Paper Structure (24 sections, 8 equations, 17 figures, 3 tables)

This paper contains 24 sections, 8 equations, 17 figures, 3 tables.

Figures (17)

  • Figure 1: Graphical illustration of the phase-resolved reconstruction task of ocean wave surfaces $\eta$ from sparse radar intensity surfaces $\xi$ for the case of waves travelling in one spatial dimension. The radar measurement (left panel) is a snapshot acquired at time instant $t_\mathrm{s}$ and is considered as sparse due to reoccurring areas with zero intensity caused by the geometrical shadowing modulation. This radar snapshot is used for reconstructing the wave surface elevation at the same time instant $t_\mathrm{s}$ (right panel).
  • Figure 2: Geometric display of tilt- and shadowing modulation. Tilt modulation $\mathcal{T}(r,t)$ is characterized by the local incidence angle $\Tilde{\Theta}$ between surface normal vector $\mathbf{n}$ and antenna vector $\mathbf{u}$, while shadowing modulation $\mathcal{S}(r,t)$ of a wave facet occurs if another wave closer to the radar systems obstructs the radar beams.
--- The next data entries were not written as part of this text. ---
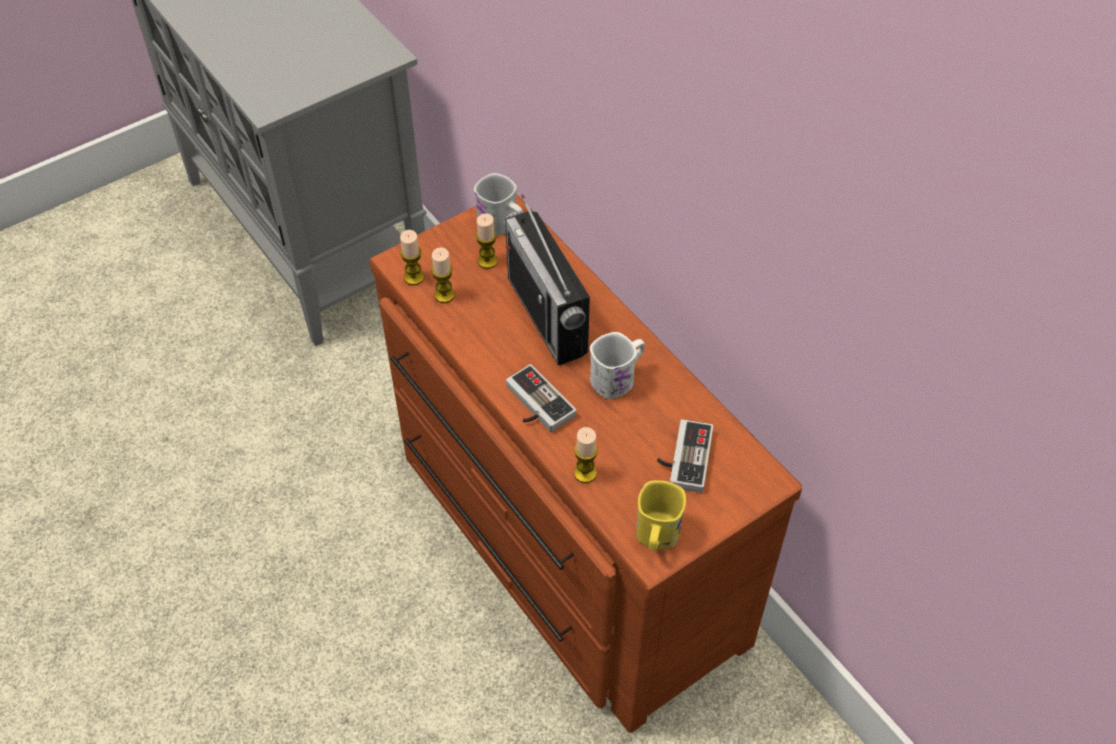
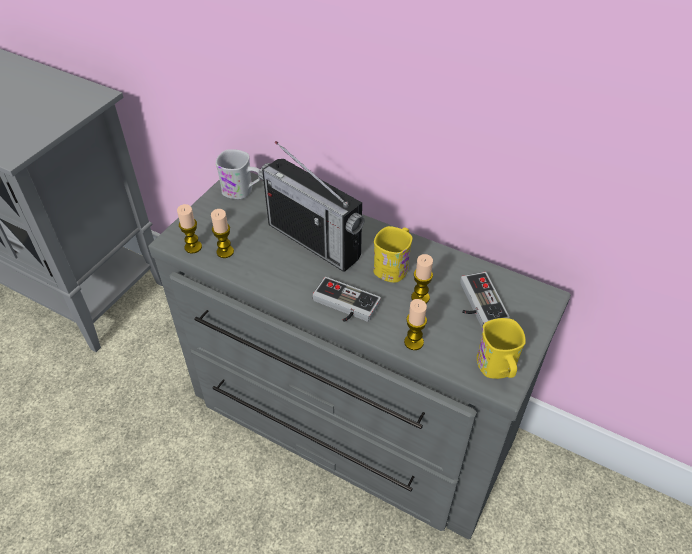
camera: 25 degrees left, 5 degrees down
(487, 261) = (245, 218): candle -> candle (420, 297)
(560, 542) = (347, 422): brown dresser -> grey dresser
(618, 378) = (394, 266): white mug -> yellow mug

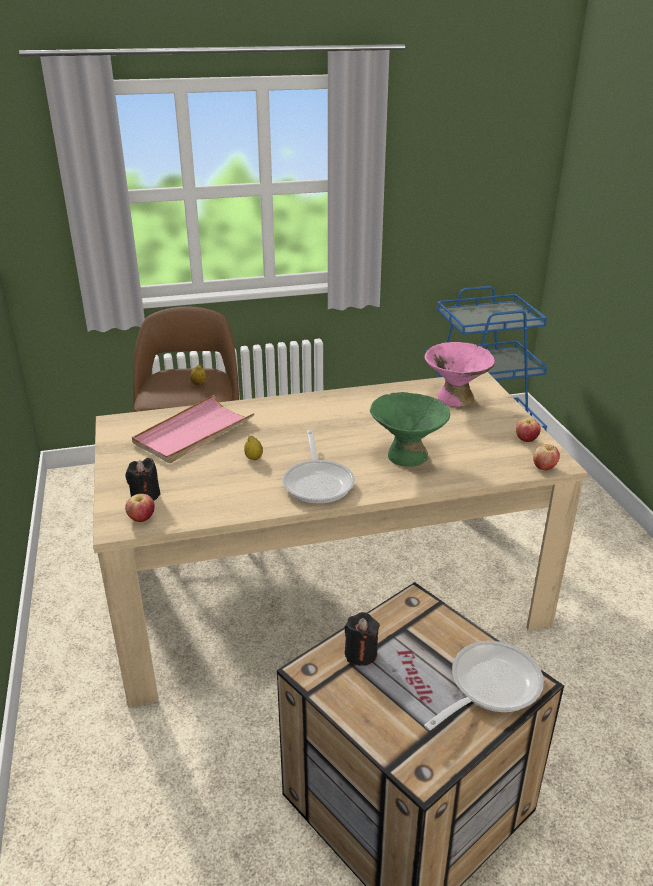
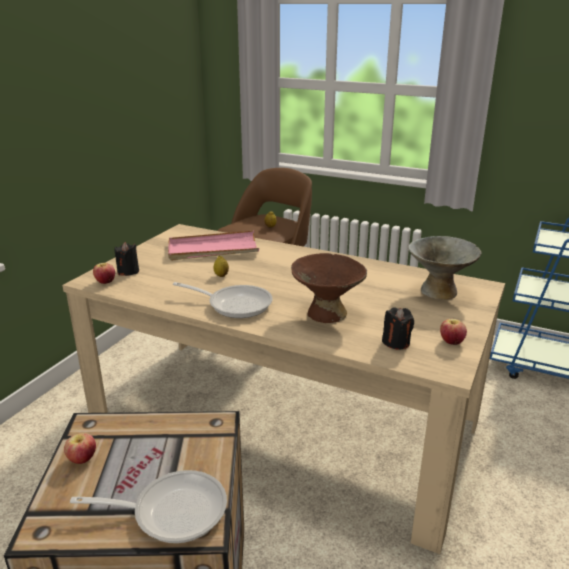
camera: 40 degrees right, 5 degrees down
(318, 482) = (235, 304): frying pan -> frying pan turned 105 degrees counterclockwise
(361, 653) = (130, 434): black candle -> black candle (396, 342)
(407, 455) = (327, 313): green bowl -> brown bowl
(455, 398) = (439, 291): pink bowl -> grey bowl
(544, 467) = (431, 368): apple -> apple (82, 459)

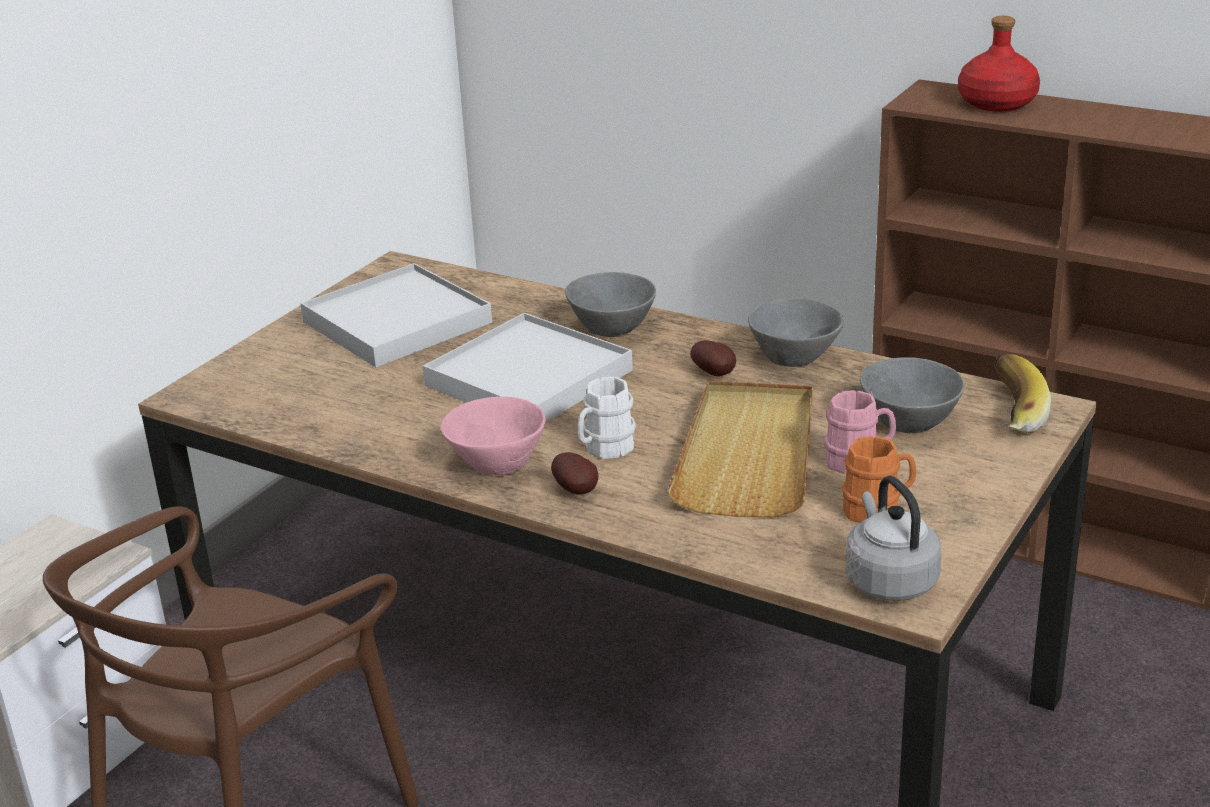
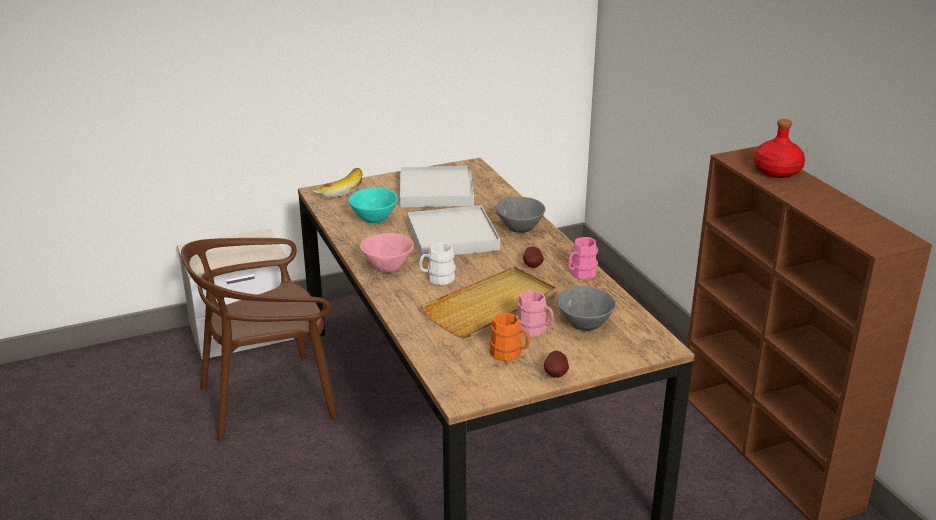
camera: 35 degrees right, 0 degrees up
(355, 401) = (373, 218): none -> turquoise bowl
(577, 491) = (401, 291): potato -> potato (556, 374)
(796, 358) = (580, 274): grey bowl -> pink mug
(888, 580) = (466, 384): grey kettle -> none
(1008, 412) = (640, 339): banana -> banana (338, 190)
  • Figure 3: Schematic representation of the ML training sample extraction process. The left-hand side illustrates one of the raw radar and wave surface simulations ($Z_\mathrm{sys}, E_\mathrm{sys} \in \mathbb{R}^{512 \times 38}$), which are utilized to extract input-output samples shown on the right-hand side. Each input $\mathbf{x}_i$ consists $n_\mathrm{s}$ radar snapshots acquired at intervals of $\Delta t_\mathrm{r}=1.3 \, \mathrm{s}$, while each output $\mathbf{y}_i$ represents a single-snapshot wave surface elevation at time instant $t_\mathrm{s}$. In total $N=6 \cdot 520=3120$ data samples are generated.
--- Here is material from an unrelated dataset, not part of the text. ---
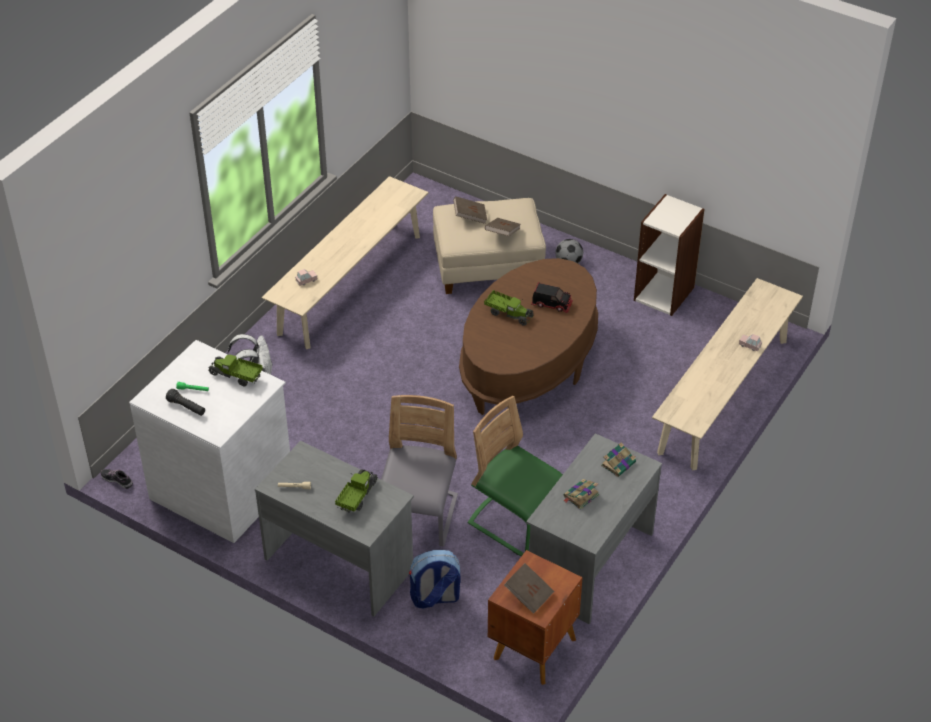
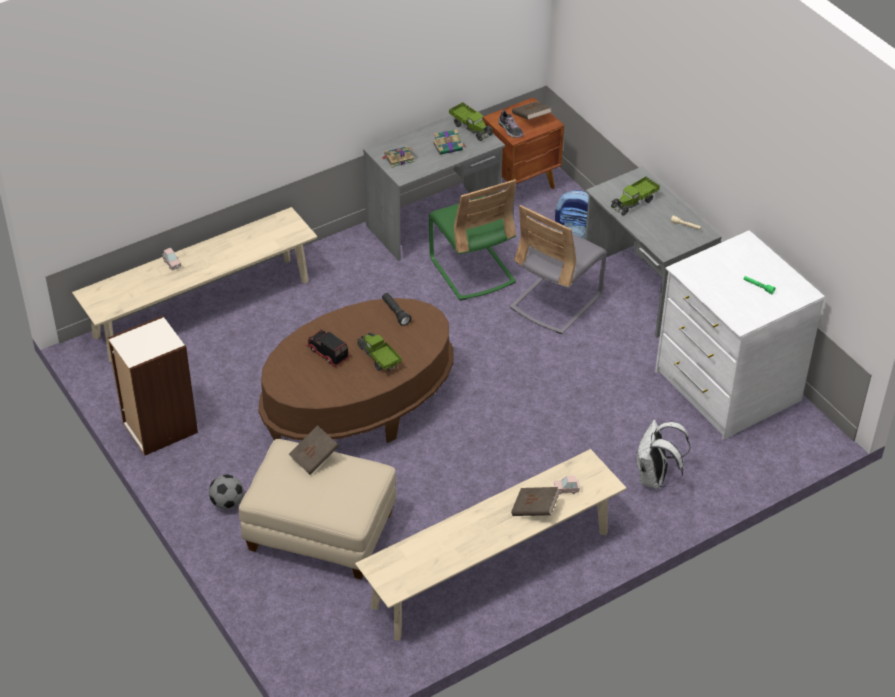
camera: 155 degrees left, 0 degrees up
(117, 480) = (829, 429): shoe -> shoe (510, 129)
(187, 407) = (769, 272): black flashlight -> black flashlight (395, 313)
(236, 376) = (711, 286): toy truck -> toy truck (471, 128)
(470, 216) = (334, 494): brown book -> brown book (535, 509)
  • Figure 4: Fully convolutional encoder-decoder architecture based on the U-Net Ronneberger2015. Each input $\mathbf{x}_i$ is processed by $n_\mathrm{d}=5$ alternating convolutional-, activation- and average pooling layers in the encoding path. The decoding path contains convolutional-, activation- and transpose convolutional layers for a gradual upsampling to calculate the output $\mathbf{\hat{y}}_i$. Moreover, the outputs of the encoding stages are transferred to the decoding path via skip-connections.
  • Figure 5: Network architecture based on the Fourier neural operator Li2020. Each input $\mathbf{x}_i$ is lifted to a higher dimensional representation $v_0$ of channel width $d_\mathrm{w}$ by a neural network $P$. Afterwards, $n_\mathrm{f}=3$ Fourier layers are applied to each channel. Finally, $v_3$ is transferred back to the target dimension of the output $\mathbf{\hat{y}}_i$ by another neural network $Q$. More specifically, each Fourier layer is composed of two paths. The upper one learns a mapping in Fourier space by adapting $R_j$ for scaling and truncating the Fourier Series after $n_\mathrm{m}$ modes, while the lower one learns a local linear transform $W_j$.